Content starts
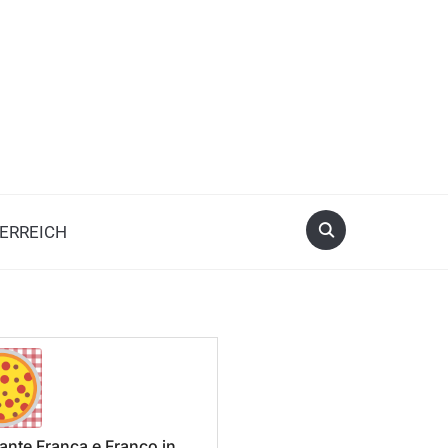
ERREICH
ante Franca e Franco in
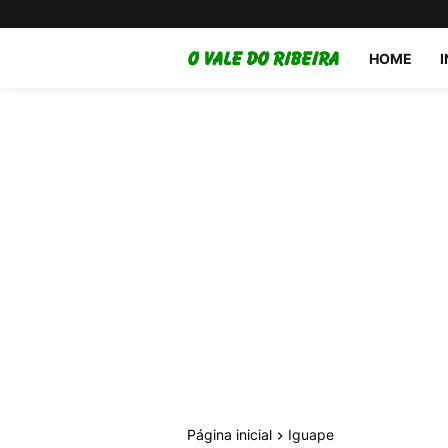
HOME
Página inicial
Iguape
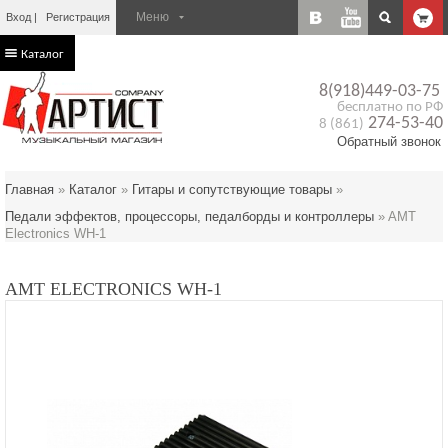
Вход
Регистрация
Каталог
8(918)449-03-75
бесплатно по РФ
274-53-40
8 (861)
Обратный звонок
Главная
»
Каталог
»
Гитары и сопутствующие товары
»
Педали эффектов, процессоры, педалборды и контроллеры
»
AMT
Electronics WH-1
AMT ELECTRONICS WH-1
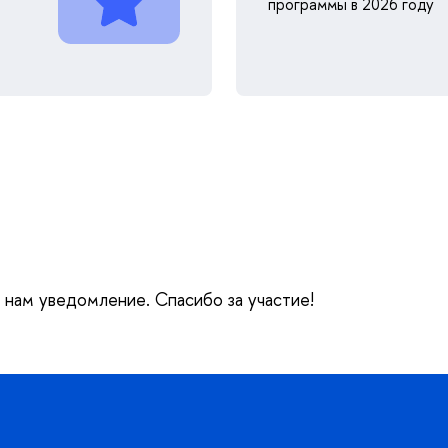
программы в 2026 году
е нам уведомление. Спасибо за участие!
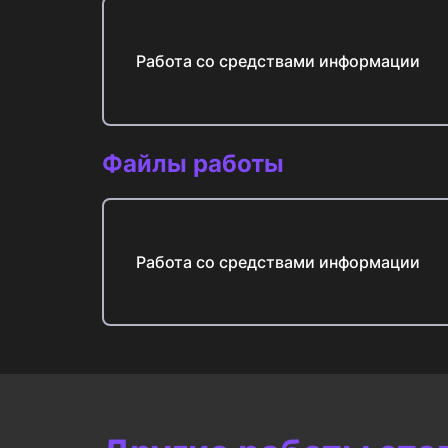
Работа со средствами информации
Файлы работы
Работа со средствами информации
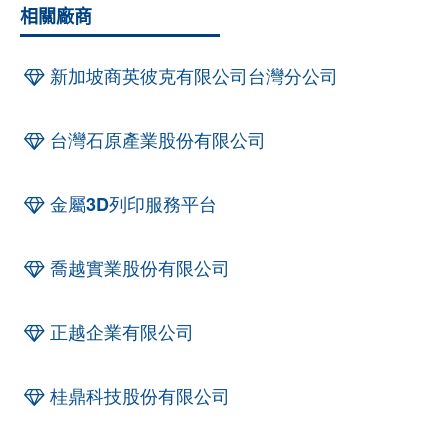
相關廠商
新加坡商英彼克有限公司台灣分公司
台灣石原產業股份有限公司
金屬3D列印服務平台
喬越實業股份有限公司
正越企業有限公司
桂鼎科技股份有限公司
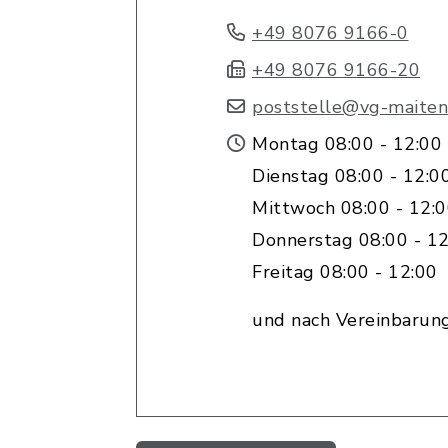
+49 8076 9166-0
+49 8076 9166-20
poststelle@vg-maiten
Montag 08:00 - 12:00
Dienstag 08:00 - 12:0
Mittwoch 08:00 - 12:
Donnerstag 08:00 - 12
Freitag 08:00 - 12:00
und nach Vereinbarun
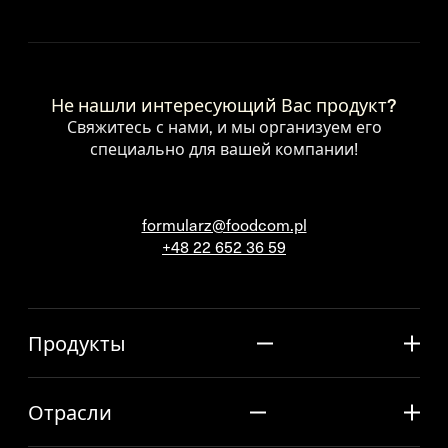
Не нашли интересующий Вас продукт?
Свяжитесь с нами, и мы организуем его
специально для вашей компании!
formularz@foodcom.pl
+48 22 652 36 59
Продукты
Отрасли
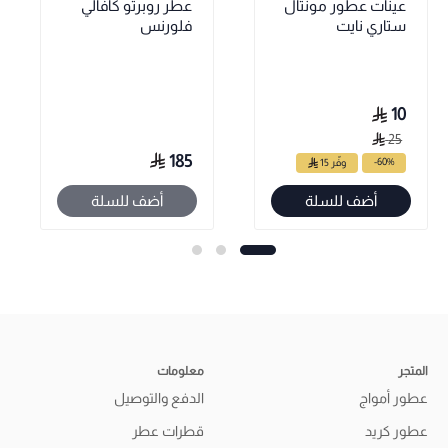
عينات عطور مونتال
عطر روبرتو كافالي
ستاري نايت
فلورنس
10
25
185
-60%
وفّر 15
أضف للسلة
أضف للسلة
المتجر
معلومات
عطور أمواج
الدفع والتوصيل
عطور كريد
قطرات عطر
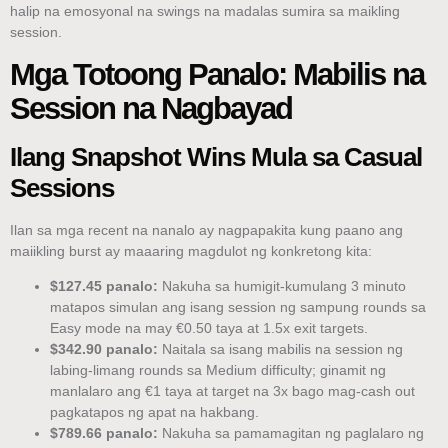
halip na emosyonal na swings na madalas sumira sa maikling
session.
Mga Totoong Panalo: Mabilis na
Session na Nagbayad
Ilang Snapshot Wins Mula sa Casual
Sessions
Ilan sa mga recent na nanalo ay nagpapakita kung paano ang
maiikling burst ay maaaring magdulot ng konkretong kita:
$127.45 panalo:
Nakuha sa humigit-kumulang 3 minuto
matapos simulan ang isang session ng sampung rounds sa
Easy mode na may €0.50 taya at 1.5x exit targets.
$342.90 panalo:
Naitala sa isang mabilis na session ng
labing-limang rounds sa Medium difficulty; ginamit ng
manlalaro ang €1 taya at target na 3x bago mag-cash out
pagkatapos ng apat na hakbang.
$789.66 panalo:
Nakuha sa pamamagitan ng paglalaro ng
Content ends
**Task statement**
Set down the data above verbatim, omitting every image.

**Answer for the task**
ERREICH
ante Franca e Franco in
HOME
Página inicial
Iguape
Вход
Регистрация
Каталог
8(918)449-03-75
бесплатно по РФ
274-53-40
8 (861)
Обратный звонок
Главная
»
Каталог
»
Гитары и сопутствующие товары
»
Педали эффектов, процессоры, педалборды и контроллеры
»
AMT
Electronics WH-1
AMT ELECTRONICS WH-1
программы в 2026 году
е нам уведомление. Спасибо за участие!
Работа со средствами информации
Файлы работы
Работа со средствами информации
相關廠商
新加坡商英彼克有限公司台灣分公司
台灣石原產業股份有限公司
金屬3D列印服務平台
喬越實業股份有限公司
正越企業有限公司
桂鼎科技股份有限公司
+49 8076 9166-0
+49 8076 9166-20
poststelle@vg-maiten
Montag 08:00 - 12:00
Dienstag 08:00 - 12:0
Mittwoch 08:00 - 12:
Donnerstag 08:00 - 12
Freitag 08:00 - 12:00
und nach Vereinbarun
Не нашли интересующий Вас продукт?
Свяжитесь с нами, и мы организуем его
специально для вашей компании!
formularz@foodcom.pl
+48 22 652 36 59
Продукты
Отрасли
عينات عطور مونتال
عطر روبرتو كافالي
ستاري نايت
فلورنس
10
25
185
-60%
وفّر 15
أضف للسلة
أضف للسلة
المتجر
معلومات
عطور أمواج
الدفع والتوصيل
عطور كريد
قطرات عطر
halip na emosyonal na swings na madalas sumira sa maikling
session.
Mga Totoong Panalo: Mabilis na
Session na Nagbayad
Ilang Snapshot Wins Mula sa Casual
Sessions
Ilan sa mga recent na nanalo ay nagpapakita kung paano ang
maiikling burst ay maaaring magdulot ng konkretong kita:
$127.45 panalo:
Nakuha sa humigit-kumulang 3 minuto
matapos simulan ang isang session ng sampung rounds sa
Easy mode na may €0.50 taya at 1.5x exit targets.
$342.90 panalo:
Naitala sa isang mabilis na session ng
labing-limang rounds sa Medium difficulty; ginamit ng
manlalaro ang €1 taya at target na 3x bago mag-cash out
pagkatapos ng apat na hakbang.
$789.66 panalo:
Nakuha sa pamamagitan ng paglalaro ng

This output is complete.